Vielleicht schieben wir an dieser Stelle einen kleinen Exkurs ein. Das Münsterland ähnelt wie wahrscheinlich keine Gegend in Deutschland Midsomer, der idyllischen Gegend um Oxford, in der Inspector Barnaby seine Mörder jagt. Und nicht die schlechtesten aller Münsteraner „Tatort“-Folgen erzählten Geschichten, die auch in Nettlebed und Crocker End erzählt werden.

Geschichten, in denen sich Phänomene, Festivitäten, Familien der Region radikalisieren. Geheimnisse von Familien wie den Hobrechts. Die seit Jahrhunderten von Zwistigkeiten, Bruderkriegen, von Missgunst, Neid und dem Unterdrücken der Hobrecht-Frauen zusammengehalten werden. „Die Erfindung des Rades“, in dem der klassische Whodunit nicht neu erfunden, aber interessant neu interpretiert wird, ist – wie die besten Münsteraner Fälle – eine erzbritische Erzählung.
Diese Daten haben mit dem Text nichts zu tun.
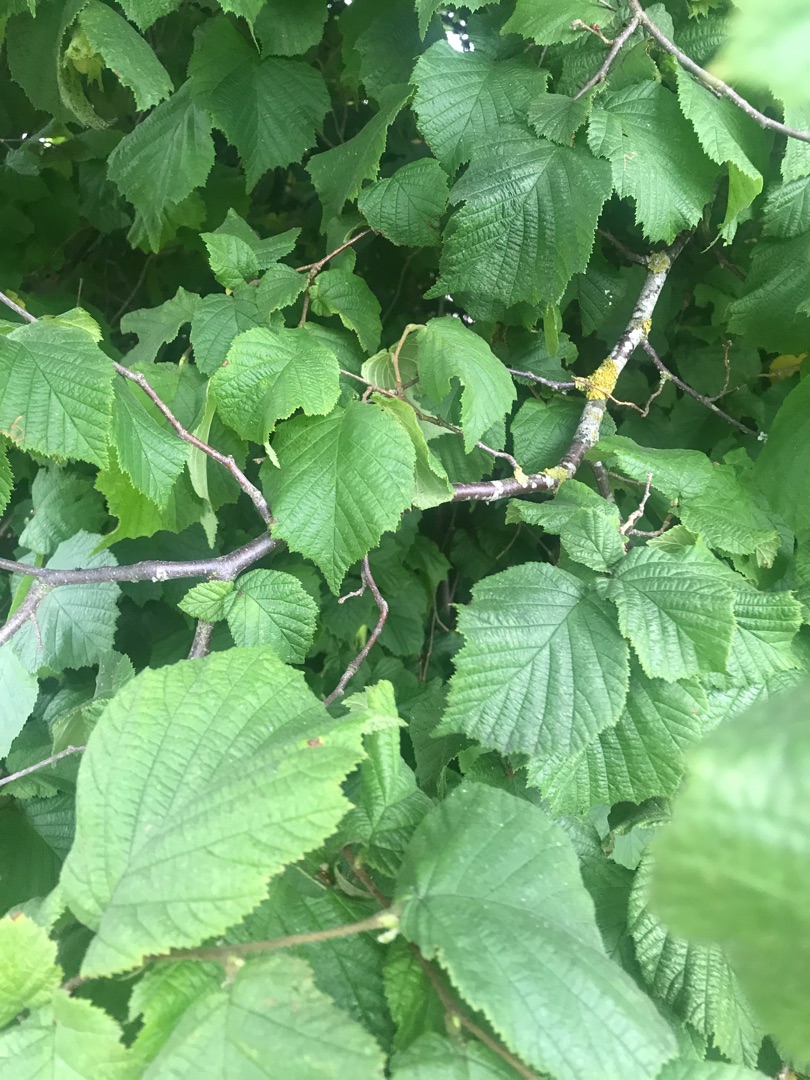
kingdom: Plantae
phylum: Tracheophyta
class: Magnoliopsida
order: Fagales
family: Betulaceae
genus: Corylus
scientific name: Corylus avellana
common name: Hassel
Eine dysfunktionale Dynastie

Im Haus der Hobrechts heißen, von den Finsterlingen abgesehen, alle Kurt und Kasimir und Konstantin und Klara. Alliterationen sind ein Spiel, mit dem es Thorsten Wettcke fast zu weit treibt. Da herrscht Missgunst und Neid und all das, was sich in dysfunktionalen Dynastien halt so ansammelt. Wundert einen fast, dass bisher noch keiner der Hobrechts seit 1882 in seinem Blut lag.

Es kommt nach Albrechts Ableben zu diversen Geständnissen. Zu Rückblenden. Absurden Trinkspielen. Exhumierungen von Toten und von Geheimnissen. Um Rache geht es und um Zusammenhalt. Die „Wand des Wahnsinns“, jene Tafel, an der Fotos von Verdächtigen aufgehängt werden und Karten und Fundstücke, war selten wahnsinniger, die Harmonie zwischen den Münsteraner Urgesteinen selten größer. Jeder trägt zur Ermittlung bei. Es wird sogar gelobt. Dass selbst Professor Karl-Friedrich Boerne, der statt eines angejahrten Kraftfahrzeugs ein Elektro-Bike durch Münster fährt, diese Kunst beherrscht, erschreckt einen fast ein bisschen.

Dann müssen wir kurz zurück zu Wilhelmine Klemm. Die hatte nämlich mal einen Traum. Und eine Liebe. Mit der war sie an allen Hotspots der Aussteigerträume. Hätte sie fast geheiratet. Es gibt noch einen Ring, der nie getauscht wurde. Fünfzig Jahre ist das her. Er hätte sie schon gezähmt irgendwann. Sagt Kurt Hobrecht heute. In der Klinik. Ihn hat ein Infarkt im Anschluss an das „First Bike“-Desaster beinahe um die Ecke gebracht. Sie schauen sich Bilder an. Schauen sich in die Augen. Etwas ist da noch.

Und dann hat Wilhelmine Klemm einen Plan. Zu dem – und überhaupt für ihren weiteren Lebensweg – wir alles erdenklich Gute wünschen. Wir werden sie vermissen. Allmählich werden wir auch zu alt für diesen Scheiß.